WORK TO COMPLETE =>
Would you carry on the text about retirement income in Canada, starting right after its last sentence?

To learn more about eligibility and your options with OAS pension, visit Government of Canada’s website to learn more.
If you’re lucky enough, depending on where you work, you may have an employer-sponsored pension plan which is offered as part of their benefits package. These benefits can play a big role in your retirement income.
Plans are often administered in two ways, they can be either a defined contribution plan or a defined benefit plan.
- Defined contribution plans
This plan works by setting an amount that both you and your company contribute to annually which is usually based on your income. These plans require that you close the plan by the end of the year you turn 71. You can either withdraw your money and pay taxes on the income, transfer your funds to a registered retirement income fund (RRIF), or purchase an annuity.
- Defined benefit pensions
This plan pays you a set income at retirement and your payments are usually calculated using your income and the number of years you spent working. It’s as simple (and as beautiful) as that.
Your employer pension plan can have a pretty big influence on your retirement income, especially if you stay with your company for a long period of time. Some of the best employer pension plans, often defined benefit pensions, can replace up to a maximum of 70% of your income at retirement.
Your RRSP Investments
Since there’s such a decline in the number of companies offering a defined benefit pension, your retirement income will likely come from your Registered Retirement Savings Plan (RRSP) investments—that is if you have contributed to your RRSPs over the years!
An RRSP is a tax-effective and savings driven account designed to help you save for retirement. The main advantage of an RRSP is that contributions reduce your taxable income, giving you a better refund when it’s time to file your return, while also providing you stability at retirement.

[Stored records]
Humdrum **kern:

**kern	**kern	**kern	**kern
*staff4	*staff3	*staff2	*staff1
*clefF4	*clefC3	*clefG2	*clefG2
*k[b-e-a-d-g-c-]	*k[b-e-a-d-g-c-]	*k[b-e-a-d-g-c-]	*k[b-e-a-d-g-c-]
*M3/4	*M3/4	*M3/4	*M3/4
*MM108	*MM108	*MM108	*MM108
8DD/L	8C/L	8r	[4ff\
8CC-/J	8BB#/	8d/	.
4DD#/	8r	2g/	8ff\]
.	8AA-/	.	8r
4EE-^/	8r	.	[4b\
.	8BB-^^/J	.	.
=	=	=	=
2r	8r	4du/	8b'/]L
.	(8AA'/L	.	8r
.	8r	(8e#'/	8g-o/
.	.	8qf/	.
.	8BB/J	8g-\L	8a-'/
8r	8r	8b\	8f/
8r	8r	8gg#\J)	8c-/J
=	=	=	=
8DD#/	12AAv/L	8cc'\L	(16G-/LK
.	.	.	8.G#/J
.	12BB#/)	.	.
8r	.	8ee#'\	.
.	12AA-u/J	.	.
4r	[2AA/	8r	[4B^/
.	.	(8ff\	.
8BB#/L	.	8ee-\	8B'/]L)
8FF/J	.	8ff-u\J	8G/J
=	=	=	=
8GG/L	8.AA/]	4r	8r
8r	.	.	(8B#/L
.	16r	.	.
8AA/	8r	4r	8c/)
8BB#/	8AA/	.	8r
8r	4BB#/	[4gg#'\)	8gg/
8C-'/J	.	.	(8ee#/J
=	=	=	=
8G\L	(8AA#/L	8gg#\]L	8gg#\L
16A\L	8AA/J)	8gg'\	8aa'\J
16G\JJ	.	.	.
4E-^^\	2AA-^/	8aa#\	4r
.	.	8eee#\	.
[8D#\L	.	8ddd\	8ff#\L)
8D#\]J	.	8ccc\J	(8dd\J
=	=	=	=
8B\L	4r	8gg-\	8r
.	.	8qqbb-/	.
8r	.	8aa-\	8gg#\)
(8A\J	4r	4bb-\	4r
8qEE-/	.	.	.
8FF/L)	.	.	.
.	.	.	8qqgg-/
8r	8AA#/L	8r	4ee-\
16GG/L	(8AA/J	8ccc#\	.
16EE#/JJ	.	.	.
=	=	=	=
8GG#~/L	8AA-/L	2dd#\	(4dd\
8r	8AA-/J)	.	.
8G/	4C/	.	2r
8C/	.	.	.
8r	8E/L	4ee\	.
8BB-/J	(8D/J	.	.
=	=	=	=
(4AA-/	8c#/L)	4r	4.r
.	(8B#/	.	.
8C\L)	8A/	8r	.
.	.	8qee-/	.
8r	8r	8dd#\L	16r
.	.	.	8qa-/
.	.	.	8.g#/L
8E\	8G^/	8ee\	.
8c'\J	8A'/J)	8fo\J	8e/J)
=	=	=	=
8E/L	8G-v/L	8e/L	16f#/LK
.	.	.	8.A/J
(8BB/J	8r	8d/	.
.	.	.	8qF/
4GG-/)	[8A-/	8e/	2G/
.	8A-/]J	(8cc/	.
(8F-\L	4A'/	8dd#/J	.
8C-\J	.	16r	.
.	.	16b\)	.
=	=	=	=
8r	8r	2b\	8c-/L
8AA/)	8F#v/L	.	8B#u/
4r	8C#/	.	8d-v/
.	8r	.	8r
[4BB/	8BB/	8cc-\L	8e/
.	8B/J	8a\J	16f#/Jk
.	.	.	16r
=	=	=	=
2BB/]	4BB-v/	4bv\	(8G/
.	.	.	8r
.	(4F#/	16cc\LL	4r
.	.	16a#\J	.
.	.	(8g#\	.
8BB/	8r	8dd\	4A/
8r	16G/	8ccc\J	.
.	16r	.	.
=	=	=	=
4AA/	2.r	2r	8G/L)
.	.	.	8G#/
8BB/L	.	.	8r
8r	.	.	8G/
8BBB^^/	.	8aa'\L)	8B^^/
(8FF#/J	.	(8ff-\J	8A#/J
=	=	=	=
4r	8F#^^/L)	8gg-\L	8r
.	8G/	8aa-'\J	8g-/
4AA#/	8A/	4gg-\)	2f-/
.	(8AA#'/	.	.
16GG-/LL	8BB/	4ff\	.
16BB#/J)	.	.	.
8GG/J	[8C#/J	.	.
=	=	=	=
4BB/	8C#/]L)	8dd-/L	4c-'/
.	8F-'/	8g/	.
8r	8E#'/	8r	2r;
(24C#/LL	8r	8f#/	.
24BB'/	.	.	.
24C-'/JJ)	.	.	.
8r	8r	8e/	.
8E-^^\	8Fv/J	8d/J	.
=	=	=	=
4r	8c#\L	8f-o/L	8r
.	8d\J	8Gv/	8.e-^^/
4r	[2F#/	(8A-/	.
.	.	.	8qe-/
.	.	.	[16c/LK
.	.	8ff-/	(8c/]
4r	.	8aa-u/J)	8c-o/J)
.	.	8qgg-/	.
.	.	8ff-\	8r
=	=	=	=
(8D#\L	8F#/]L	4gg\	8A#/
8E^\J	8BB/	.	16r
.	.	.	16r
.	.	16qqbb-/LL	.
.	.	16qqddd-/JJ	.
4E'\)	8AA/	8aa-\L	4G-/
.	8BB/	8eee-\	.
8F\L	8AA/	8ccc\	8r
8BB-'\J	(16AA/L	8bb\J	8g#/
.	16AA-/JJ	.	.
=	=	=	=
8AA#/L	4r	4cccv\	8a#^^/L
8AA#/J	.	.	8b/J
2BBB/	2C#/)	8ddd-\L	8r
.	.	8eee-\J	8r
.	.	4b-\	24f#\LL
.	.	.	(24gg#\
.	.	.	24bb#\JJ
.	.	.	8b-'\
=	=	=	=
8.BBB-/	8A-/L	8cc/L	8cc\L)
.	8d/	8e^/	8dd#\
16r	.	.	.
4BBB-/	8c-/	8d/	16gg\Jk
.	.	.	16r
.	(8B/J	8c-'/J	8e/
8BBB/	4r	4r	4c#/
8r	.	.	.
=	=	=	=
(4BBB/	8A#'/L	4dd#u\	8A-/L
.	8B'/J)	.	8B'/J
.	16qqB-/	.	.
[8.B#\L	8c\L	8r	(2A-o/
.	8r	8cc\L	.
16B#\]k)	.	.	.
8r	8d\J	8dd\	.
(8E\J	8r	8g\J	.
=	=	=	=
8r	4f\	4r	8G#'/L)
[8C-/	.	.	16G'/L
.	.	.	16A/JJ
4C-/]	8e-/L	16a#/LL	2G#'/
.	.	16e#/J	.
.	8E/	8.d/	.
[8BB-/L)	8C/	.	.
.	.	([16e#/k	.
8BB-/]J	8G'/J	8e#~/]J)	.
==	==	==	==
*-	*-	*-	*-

WRITTEN RESPONSE =>
You can cash in your RRSPs as soon as you retire. However, you’ll need to convert your RRSP to a RRIF by December 31 of the year you turn 71. If you want to cash in your RRSPs before you retire, be prepared to pay penalties. That’s why it’s best to invest for the long haul when it comes to RRSPs.
Your Other Investments
Another factor in your retirement income can come from investments outside of contribution plans and RRSPs.
Whether you’re investing in stocks and bonds or GICs to help you invest your money in mutual funds, you might want to consider if your current strategy is working for you.
Since contributing to registered plans is top of mind when it comes to building a retirement fund for most individuals, finding the resources to contribute to non-RRSP investments can be harder to do. It’s important to understand how your money is invested and what you’re paying in fees in order to maximize your returns. That’s why we’re seeing a general upward trend of investors choosing to diversify their investment strategy to include a low-cost ETF portfolio solution that is professionally managed and costs a fraction of the price of traditional investments like mutual funds.
Your property can also become a source of income at retirement. Depending on your situation, you can create rental income with your current home by renting your basement or spare bedrooms on a short-term or long-term basis. Downsizing and using your property’s proceeds for your retirement can also fuel more income for you at retirement, or serve as a fund for you to tap into during your retirement.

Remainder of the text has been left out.